Supplied entries:
╭──
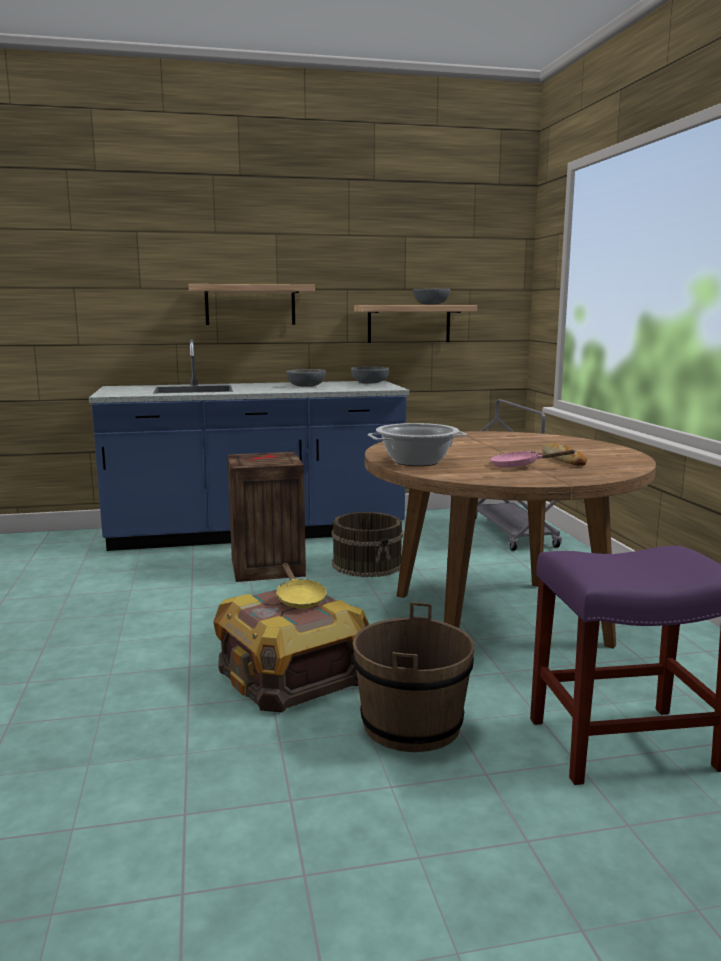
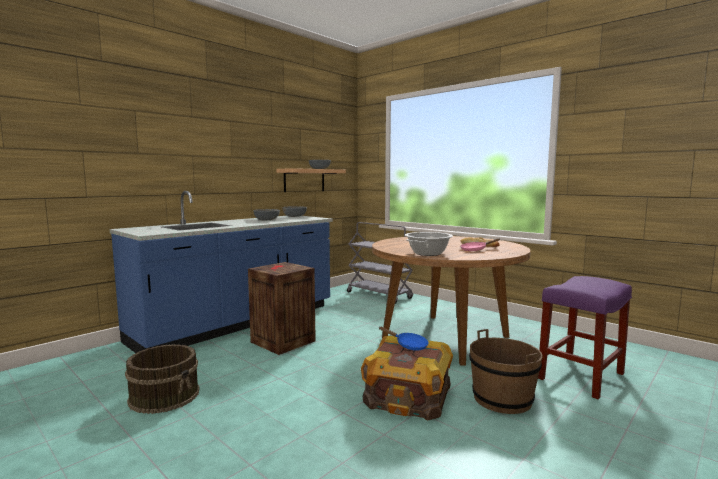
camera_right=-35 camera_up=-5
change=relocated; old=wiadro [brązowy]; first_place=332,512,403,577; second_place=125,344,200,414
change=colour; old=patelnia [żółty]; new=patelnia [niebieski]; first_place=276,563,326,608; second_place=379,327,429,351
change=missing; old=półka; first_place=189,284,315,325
╰──
╭──
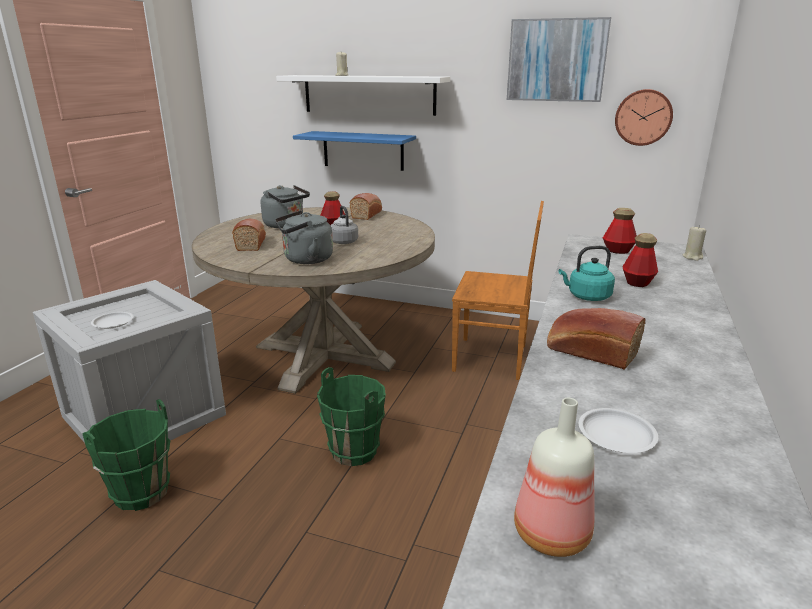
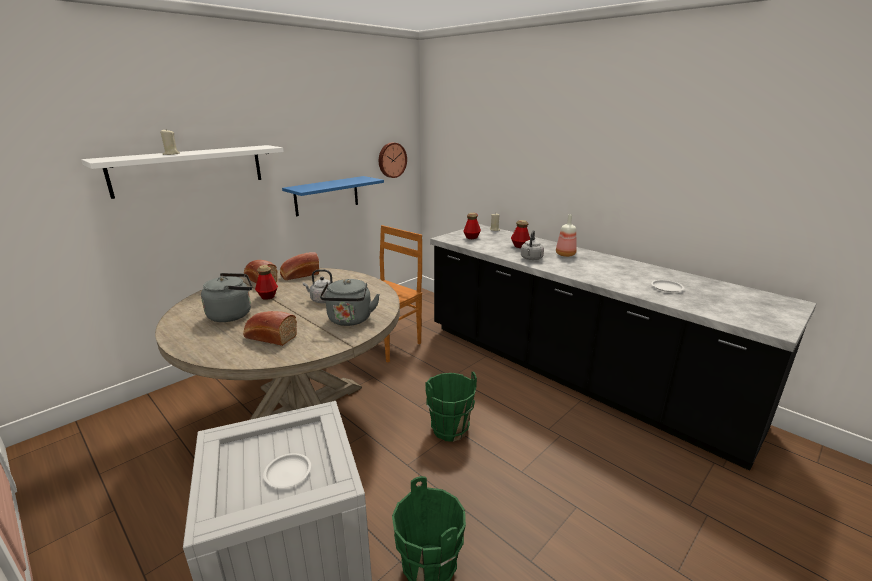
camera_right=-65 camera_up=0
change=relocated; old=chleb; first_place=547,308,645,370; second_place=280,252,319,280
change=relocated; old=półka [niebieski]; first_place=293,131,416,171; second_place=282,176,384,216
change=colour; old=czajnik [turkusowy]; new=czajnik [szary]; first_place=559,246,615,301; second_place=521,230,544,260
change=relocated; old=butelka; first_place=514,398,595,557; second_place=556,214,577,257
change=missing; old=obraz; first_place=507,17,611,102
╰──
In the listing above, transcribe exactly everything from the line containing "camera_right=-35 camera_up=-5" down to the line containing "change=missing; old=półka; first_place=189,284,315,325", including both and nothing more.

Answer area:
camera_right=-35 camera_up=-5
change=relocated; old=wiadro [brązowy]; first_place=332,512,403,577; second_place=125,344,200,414
change=colour; old=patelnia [żółty]; new=patelnia [niebieski]; first_place=276,563,326,608; second_place=379,327,429,351
change=missing; old=półka; first_place=189,284,315,325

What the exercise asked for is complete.